Frantz is one of those rare great films that sort of sneaks up on you. It opens on a sour note, over-relying on a visual cliché, wherein melancholy scenes are filmed in black and white but brief moments of happiness are in color. I even worried when Frantz embarked on a “mystery” that was obvious from the start. Thankfully, it quickly becomes clear that the central mystery of the film isn’t meant for us at all. It’s only meant for the characters. In this context, every scene in Frantz becomes so much more tragic and the film resonates in ways I never expected.
Director Francois Ozon’s film begins in a rural German village still recovering from the trauma of the First World War. Anna’s (Paula Beer) fiancee, Frantz, died on the Western Front, and she’s shocked when his grave is visited by a French veteran who claims he befriended Frantz during a trip to Paris shortly before war broke out. Anna reports the Frenchman’s arrival to Frantz’s parents, the town doctor (Ernst Stotzner) and his wife (Magda Hoffmeister), but their intensely xenophobic reactions inform us just how miserable their lives have become. All three characters have lost the one person they love more than anyone else. Now they seem to exist solely to mourn the dead and resent the living.
Anna convinces Frantz’s parents to swallow their hatred and host Adrien (Pierre Niney), the Frenchman, so he can tell stories of their son’s final days of normalcy. Although they condemn Adrien as a “murderer,” the fact that they quickly come to care for the young man is surprisingly touching. However, in a particularly clever storytelling move, Ozon never quite forgives the characters for their initial bigotry; the introspection they undergo is deeply engaging. Admittedly, I don’t have much patience for stories about bigots learning to reluctantly love the people they hate. But Ozon walks the fine line of explaining their actions without ever apologizing for them.

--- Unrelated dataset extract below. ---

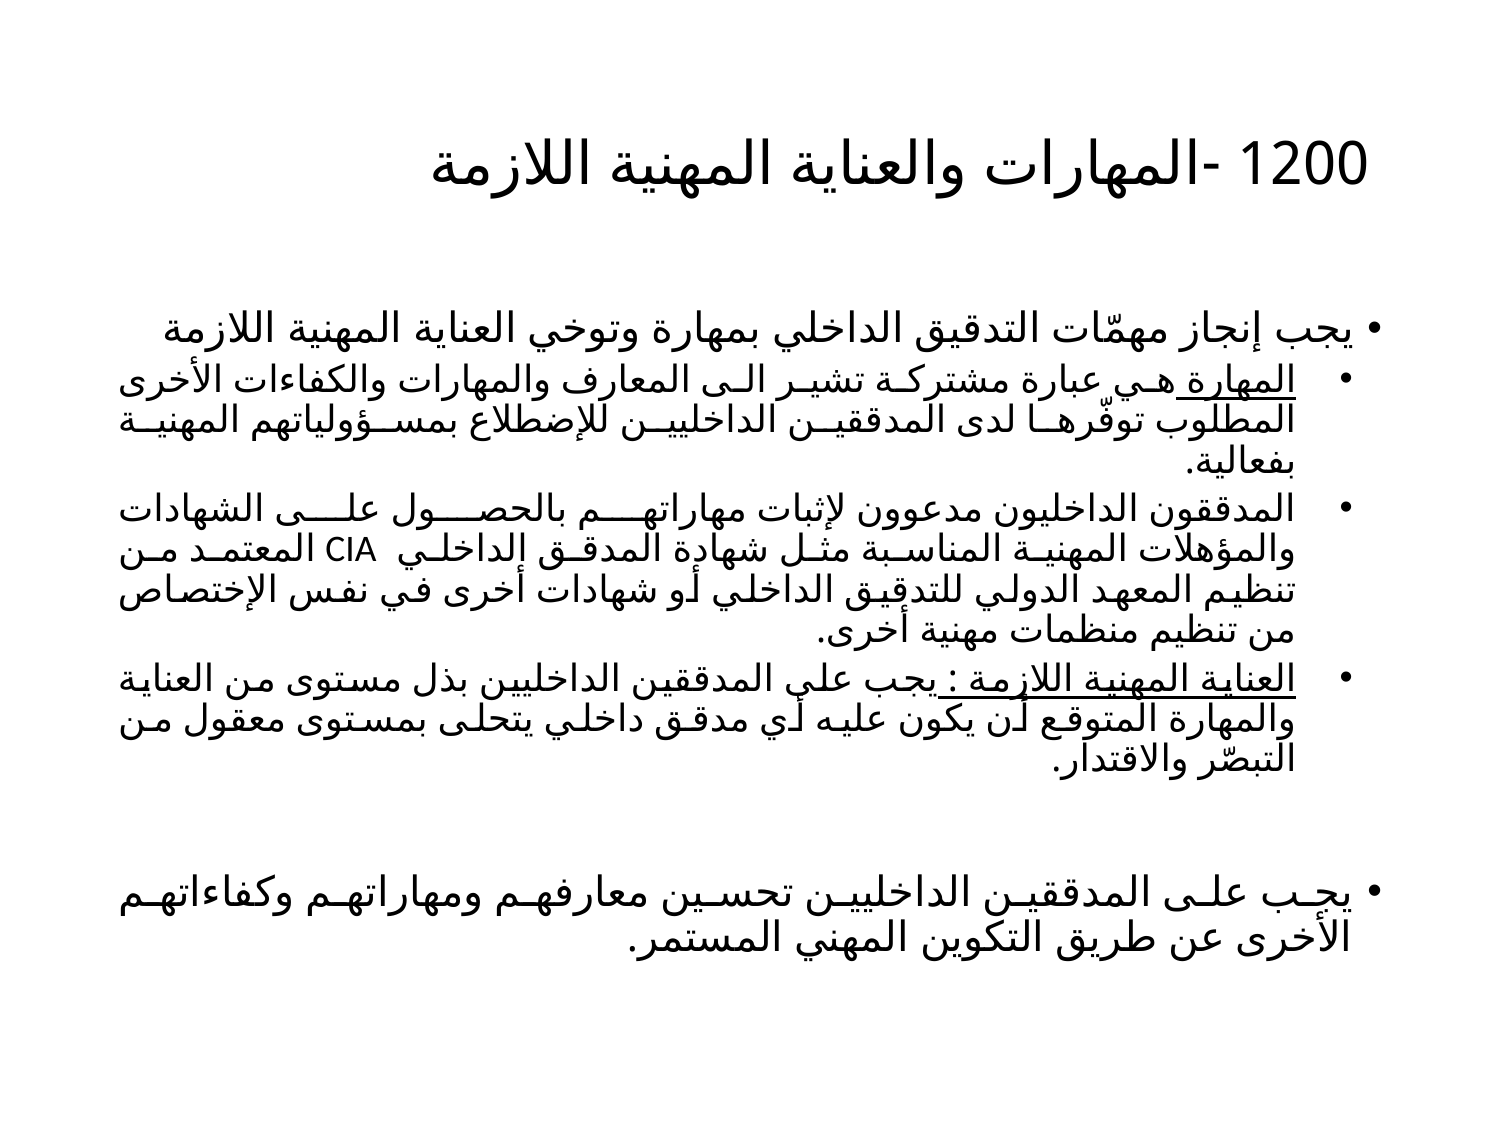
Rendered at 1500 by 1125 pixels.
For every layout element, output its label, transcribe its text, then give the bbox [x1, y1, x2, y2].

In fact, most of the characters’ actions in Frantz are pretty reprehensible, but the film never makes the mistake of equating understanding with outright sympathy.
Of course, all of this is framed in an entirely different context that I won’t reveal, but I have a feeling that some of you may have already picked up on it. By the time Anna realizes what’s really going on, the fairly stationary film suddenly turns into a sort of “cat and mouse” chase, as Anna travels to France in search of Adrien. There are no weak links in the entire cast, but once Anna’s character is given more room to breathe, Beer’s performance steals the show. Her subtle presentation of grief and survivor’s guilt never feels disingenuous for a second. When her character finally makes a decision that’s destined to split audiences, she’s charismatic in such a peculiar way that both sides of the argument will have plenty of ammunition to debate her actions.
All of this aside, I’m still not excited about the film’s visuals. Frantz didn’t necessarily need to be filmed in black and white, and the brief appearances of color aren’t just a tired technique. The transitions to color even look a bit silly at times. Although the visuals are a glaring flaw, they’re the film’s only glaring flaw. In hindsight, the film’s supposedly “rocky start” isn’t bad storytelling; it’s clever misdirection. I never expected Frantz to be the type of film that would stay with me for days after watching it but here I am. I’m still thinking about Frantz and reaching conclusions I never expected. If not that, what else can a great film do?